Not nearly enough, then Yet markets were buoyed.
I guess you can argue that this was sort of a down payment — that it is the harbinger of bigger policy changes to come. I hope so. But like Mr. Wyplosz, I suspect that we're overreacting to the simple if admittedly surprising failure to achieve disaster.
The Hart of the Matter
And now for something completely different: I haven't seen anyone point this out, but a very interesting New York Times article published on June 24 on why Microsoft is building its own tablet computer was a perfect illustration of Oliver Hart's theory of the firm.
Just briefly: the Harvard economist's theory of the firm asks why we sometimes rely on contracts — I sign an agreement with your company to make my widget — and sometimes go for direct control: I employ people to make widgets. Mr. Hart (and others) argue that such things depend crucially on our inability to write complete contracts, specifying all details — and that the incompleteness of contracts can pose problems for investment decisions.

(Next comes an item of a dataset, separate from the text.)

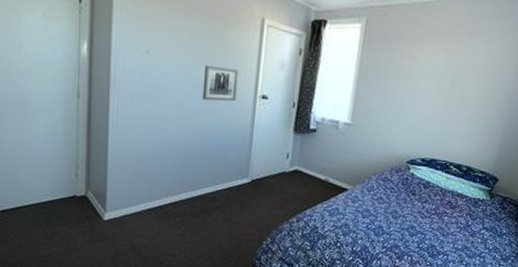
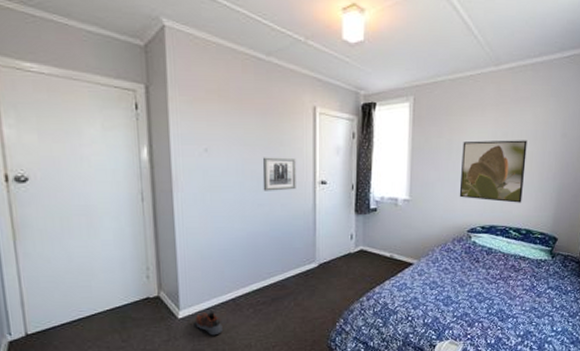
shoe: none [120,215,148,241] -> present [195,310,223,336]
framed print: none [402,70,479,139] -> present [459,140,527,203]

For example, if you contract with other people to build equipment, they may be unwilling to invest in quality in the belief that you will use your sole-buyer status to extract the benefits.
And that, apparently, is exactly what has been going on with Microsoft; its reliance on other people to build computers using its software worked very well for a long time, but lately Apple's control-freak approach has been winning out.
This article was great fodder for the kind of economic analysis that I would be doing more of if we weren't in such dire straits.